* [Work task A]: According to the Independence National Historical Park post, what are the park's daily opening hours?
* [Work task B]: Extend the Independence National Historical Park post, picking up right after its last sentence.

* [Given passage]:
Tag Archives: historical park

Independence National Historical Park

I took a trip this past Memorial Day weekend, so I’m loaded with more material, so I may switch back to posting twice a month in the coming months. But before I get ahead of myself, let’s finish with my last stop during my Philadelphia day trip from last August…

Independence National Historical Park, located in Philadelphia, Pennsylvania

Independence National Historical Park encompasses several street blocks, thus various buildings and facilities are considered as part of the park. The historical park is open daily from 9am to 5pm, but hours may vary for some of the buildings and facilities, thus it’s best to check the park’s website for hours of operation. Independence National Historical Park is easily accessible via car and public transportation. If you choose to drive, there are various parking lots nearby, but note that fees do apply. If you choose to take public transportation, take the SEPTA Market-Frankford Subway, the blue line, to 5th Street/Independence Hall Station, and walk about one block west to reach the Visitor Center or one block south to reach Independence Hall and the Liberty Bell. The historical park can be a short half day visit if you want to visit the must see sites only, but if you want to see everything, it can take several days, so there’s plenty to do. Should you wish to switch things up a bit, stop by the Museum at the Chemical Heritage Foundation to take a break from history and learn some chemistry.

* [Supplied material]:
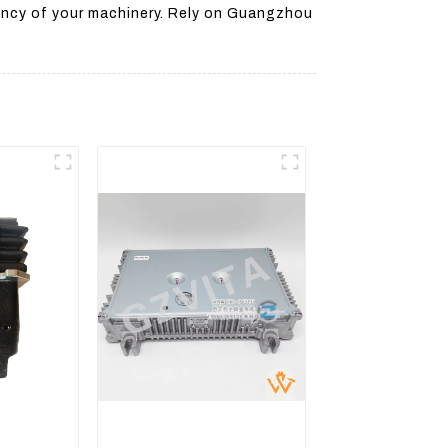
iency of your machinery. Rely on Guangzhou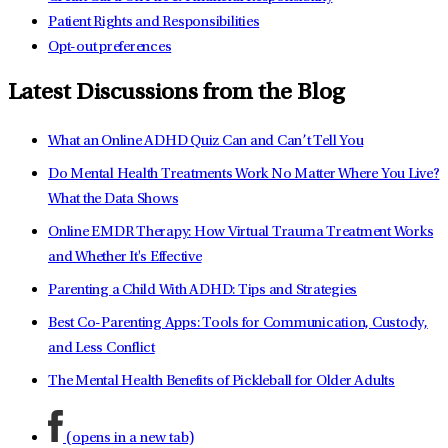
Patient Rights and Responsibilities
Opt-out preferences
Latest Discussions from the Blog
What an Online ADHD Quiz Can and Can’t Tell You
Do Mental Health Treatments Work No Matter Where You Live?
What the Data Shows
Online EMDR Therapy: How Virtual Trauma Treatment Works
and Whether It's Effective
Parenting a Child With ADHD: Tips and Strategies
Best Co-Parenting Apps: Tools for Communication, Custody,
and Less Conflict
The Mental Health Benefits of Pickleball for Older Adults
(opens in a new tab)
---
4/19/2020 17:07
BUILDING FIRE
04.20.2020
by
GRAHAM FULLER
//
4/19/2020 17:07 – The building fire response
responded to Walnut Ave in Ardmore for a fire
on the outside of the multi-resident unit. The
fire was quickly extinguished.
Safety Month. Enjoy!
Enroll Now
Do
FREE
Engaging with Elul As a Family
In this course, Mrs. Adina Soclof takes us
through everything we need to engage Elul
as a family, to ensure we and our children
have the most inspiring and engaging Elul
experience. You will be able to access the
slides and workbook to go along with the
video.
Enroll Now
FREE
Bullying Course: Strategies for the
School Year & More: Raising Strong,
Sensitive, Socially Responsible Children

* [Exercise result A]: 9am to 5pm

* [Exercise result B]:
As mentioned above, Independence National Historical Park includes a lot of sites, but I only managed the must sees during my visit, thus this post will cover only the following: Independence Square, Liberty Bell Center and Independence Visitor Center. Independence Square is comprised of Independence Hall, Congress Hall, Philosophical Hall and Old City Hall. To get into Independence Square, visitors are required to go through a security screening, but the line moves relatively quick. Independence Hall is open daily from 9am to 5pm, and to 7pm in the summer. Admission to Independence Hall is by tour only. Timed-entry tickets are required between March to November. Tickets are free and can be obtained at the Visitor Center on the day of the visit, or for a small fee tickets can be reserved in advance either online or by telephone. ( I didn’t want to pay a fee, so I just headed to the Visitor Center first thing and obtained tickets. Don’t get there too late, since they do have a limited amount of tickets per day.)  The tour starts in the East Wing of Independence Hall, where the ranger guide gives a 10 minute overview on the drafting and signing of the Declaration of Independence, followed by a 20 minute tour of the first floor of the Independence Hall, bringing the total tour time to 30 minutes.

The West Wing of Independence Hall contains the Great Essentials exhibit. Visitors can view original printed copies of the Declaration of Independence, the Articles of Confederation and the U.S. Constitution. There is also an inkstand on display. (Please excuse the poor photos, my hands aren’t still enough for longer exposure times needed to take pictures in low light.)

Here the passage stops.